Sinclair – Nexstar’s biggest competitor – has also been hit by some AT&T blackouts that span across its TV portfolio to include its OTT service, DirecTV Now. Sinclair also has Stirr, a local-focused OTT platform it launched in January. Sinclair announced last week the service has hit one million downloads.

Cox has Contour, an OTT service launched in 2016 that is licenses out through Comcast Xfinity’s X1 platform. As of May 2018, Contour had 1 million customers. Cox has not given an update on that number.

Sinclair and Cox are also apart of a joint venture in NewsON, a local news streaming service.

That’s all just owned-and-operated OTT; each broadcaster also populates myriad AVODs and virtual MVPDs (multichannel video programming distributors) with their content. Suffice it to say, consumers have options.

Local advertisers may not have the same level of choice, especially since ad-supported OTT services tend to prioritize upfront direct buys with large advertisers. Pluto, which once leaned on programmatic sales, has culled its supply partners and gone through a self-described successful upfront season – now that is has the backing of Viacom’s direct sales team.

Back of the line

Programmatic selling is key for most broadcasters entering OTT. Katsur estimated that Nexstar onboards upward of a dozen supply partners a month, which he said helps “extend our clients' reach” into markets where Nexstar doesn’t have affiliates.

“There's that supply scarcity at a national level, and it's magnified at a local level,” said Katsur. “You really need diversity of media supply to ensure your customers can reach their constituents at local markets.”

A lot of advertisers will equate programmatically available inventory with remnant inventory, but that's largely dependent on the supplier’s integration within a publisher’s ad stack.

Gamut, Cox’s advertising company, will take on a publisher’s local inventory and sell that essentially right at the beginning of the inventory waterfall.

“Because OTT is still very scarce and there's still a finite pool of inventory, programmatic is really not the best place to execute local advertising,” said Soo Jin Oh, senior vice-president of client strategy and solutions at Gamut. “Instead, what we've done is... directly bought within these publishers’ ad servers.”

Katsur said Nexstar Digital, the network’s ad unit built after it acquired LKQD, sets up varying points within a publisher’s ad server, giving advertisers the opportunity to buy anything from sponsorships to impression-based guarantees.

“If you want to do an opportunistic audience-driven buy, then yeah – maybe you're more down at the remnant level,” said Katsur.

No cherry picking

Buying programmatically does come at the cost of transparency, however. Publishers can provide granular campaign reporting on their owned-and-operated OTT services, but that goes out the window when using other services.

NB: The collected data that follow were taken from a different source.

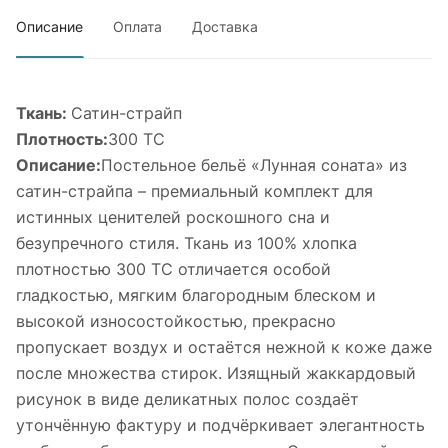
Описание
Оплата
Доставка
Ткань:
Сатин-страйп
Плотность:
300 ТС
Описание:
Постельное бельё «Лунная соната» из
сатин-страйпа – премиальный комплект для
истинных ценителей роскошного сна и
безупречного стиля. Ткань из 100% хлопка
плотностью 300 TC отличается особой
гладкостью, мягким благородным блеском и
высокой износостойкостью, прекрасно
пропускает воздух и остаётся нежной к коже даже
после множества стирок. Изящный жаккардовый
рисунок в виде деликатных полос создаёт
утончённую фактуру и подчёркивает элегантность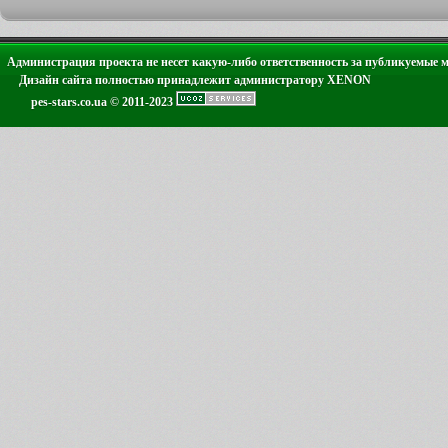
Администрация проекта не несет какую-либо ответственность за публикуемые 
Дизайн сайта полностью принадлежит администратору XENON
pes-stars.co.ua © 2011-2023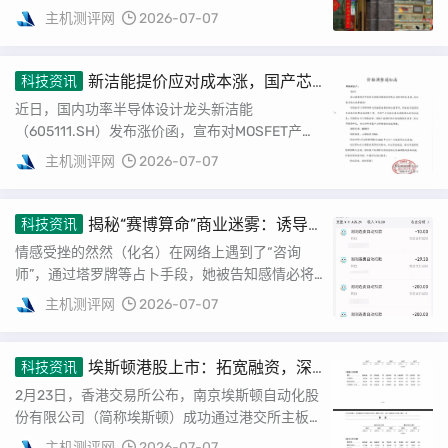
着饺子。不久，热气腾腾的饺子便从锅中盛出。...
主机测评网
2026-07-07
新洁能提价应对成本涨，国产芯
科技资讯
片涨价潮来袭
近日，国内功率半导体设计龙头新洁能
（605111.SH）发布涨价函，宣布对MOSFET产品
进行价格上调，上调幅度至少为10%，此次价格
主机测评网
2026-07-07
调...
揭秘“赛博算命”商业迷雾：诱导
科技资讯
消费与监管挑战
情感受挫的然然（化名）在网络上遇到了“咨询
师”，通过塔罗牌等占卜手段，她被告知感情必将
修复。然而，时间流逝，她不断咨询，却未能如
主机测评网
2026-07-07
愿。...
埃斯顿港股上市：拓宽融资，深
科技资讯
耕工业自动化
2月23日，香港交易所公布，南京埃斯顿自动化股
份有限公司（简称埃斯顿）成功通过港交所主板上
市聆讯，华泰国际担任其独家保荐人。 值...
主机测评网
2026-07-07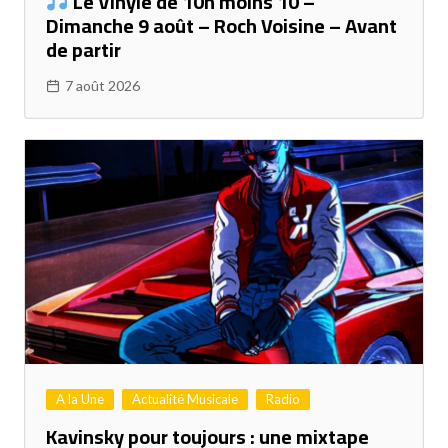
Le Vinyle de 10h moins 10 –
Dimanche 9 août – Roch Voisine – Avant
de partir
7 août 2026
A la Une
Actualité Musicale
Radio
Kavinsky pour toujours : une mixtape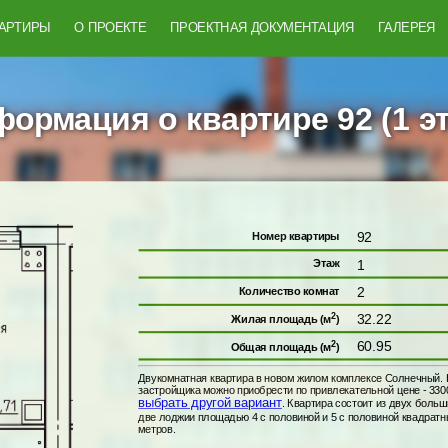
ВАРТИРЫ
О ПРОЕКТЕ
ПРОЕКТНАЯ ДОКУМЕНТАЦИЯ
ГАЛЕРЕЯ
ормация о квартире 92 (1 э
92
Номер квартиры
1
Этаж
2
Количество комнат
2
32.22
Жилая площадь (м
)
2
60.95
Общая площадь (м
)
Двукомнатная квартира в новом жилом комплексе Солнечный. Н
застройщика можно приобрести по привлекательной цене - 330
выбрать другой вариант
. Квартира состоит из двух боль
две лоджии площадью 4 с половиной и 5 с половиной квадратн
метров.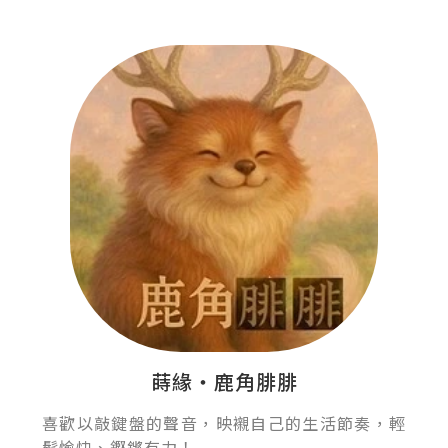
蒔緣‧鹿角腓腓
喜歡以敲鍵盤的聲音，映襯自己的生活節奏，輕
鬆愉快、鏗鏘有力！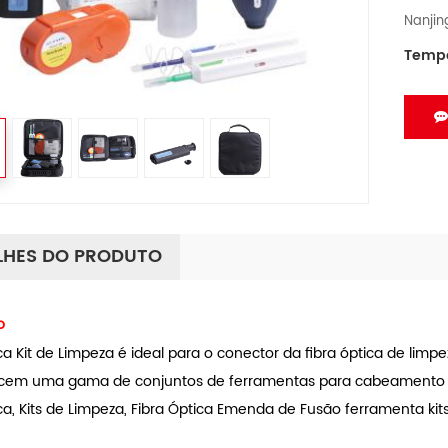
Nanji
Temp
LHES DO PRODUTO
o
ca Kit de Limpeza é ideal para o conector da fibra óptica de limpe
cem uma gama de conjuntos de ferramentas para cabeamento de 
ca, Kits de Limpeza, Fibra Óptica Emenda de Fusão ferramenta kit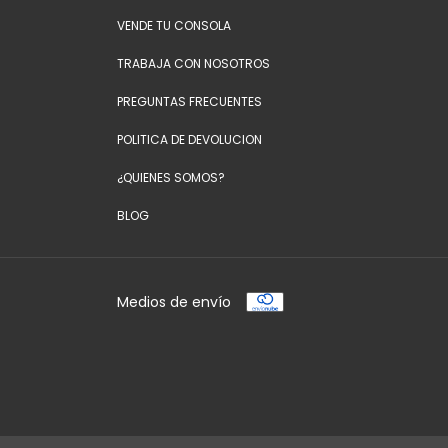
VENDE TU CONSOLA
TRABAJA CON NOSOTROS
PREGUNTAS FRECUENTES
POLITICA DE DEVOLUCION
¿QUIENES SOMOS?
BLOG
Medios de envío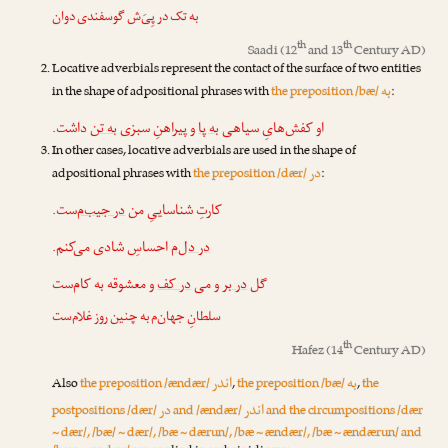
به تک در پِیَ‌ش گوسفندی دوان
th
th
Saadi
(12
and 13
Century AD)
Locative adverbials represent the contact of the surface of two entities
به
in the shape of adpositional phrases with
the preposition /bæ/
:
او کفش‌هایِ سیاهی
به پا
و پیراهنِ سبزی
به تن
داشت.
In other cases, locative adverbials are used in the shape of
در
adpositional phrases with
the preposition /dær/
:
کارتِ شناساییِ من
در جیب‌م
‌ست.
در دل‌م
احساسِ شادی می‌کنم.
گل
در بر
و می
در کف
و معشوقه به کام‌ست
سلطانِ جهان‌م به چنین روز غلام‌ست
th
Hafez
(14
Century AD)
به
اندر
Also
the preposition /ændær/
,
the preposition /bæ/
,
the
اندر
در
postpositions /dær/
and /ændær/
and the circumpositions /dær
~ dær/, /bæ/ ~ dær/, /bæ ~ dærun/, /bæ ~ ændær/, /bæ ~ ændærun/ and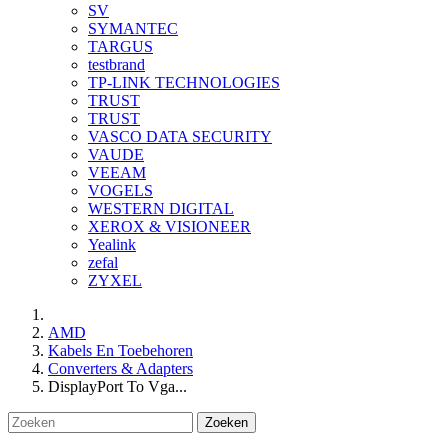
SV
SYMANTEC
TARGUS
testbrand
TP-LINK TECHNOLOGIES
TRUST
TRUST
VASCO DATA SECURITY
VAUDE
VEEAM
VOGELS
WESTERN DIGITAL
XEROX & VISIONEER
Yealink
zefal
ZYXEL
AMD
Kabels En Toebehoren
Converters & Adapters
DisplayPort To Vga...
Zoeken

“We can only show the channel that something aired on,” said Katsur. “The challenge is not a technical one. The challenge is a business issue where most suppliers don't want you to report on a program level, because what they're trying to avoid is program-level cherry picking.”

This all goes back to scarcity. The limited premium OTT supply means local advertisers buying programmatically get the short end of the stick.

“I could report on program specific performance today, but a lot of it is contractually prohibited,” Katsur admitted.

Sinclair recently partnered with Comscore to bolster Stirr’s campaign reporting service, something Jin Oh said it a must-have.

“It's become a table stakes thing for everyone to have reporting, but when you really look at what's on the report, there's a divide in quality,” she said. “The good thing is the people who have owned-and-operated [services] have access to that data, so they can report even down to the show-level for their O&O.

"It's when it's outside that these things get compromised.”

There’s also the simple fact of educating the marketplace on the abundance of streaming services at play.

“That's part of our job,” said Katsur. “If they understood all of this, what would they need us for?”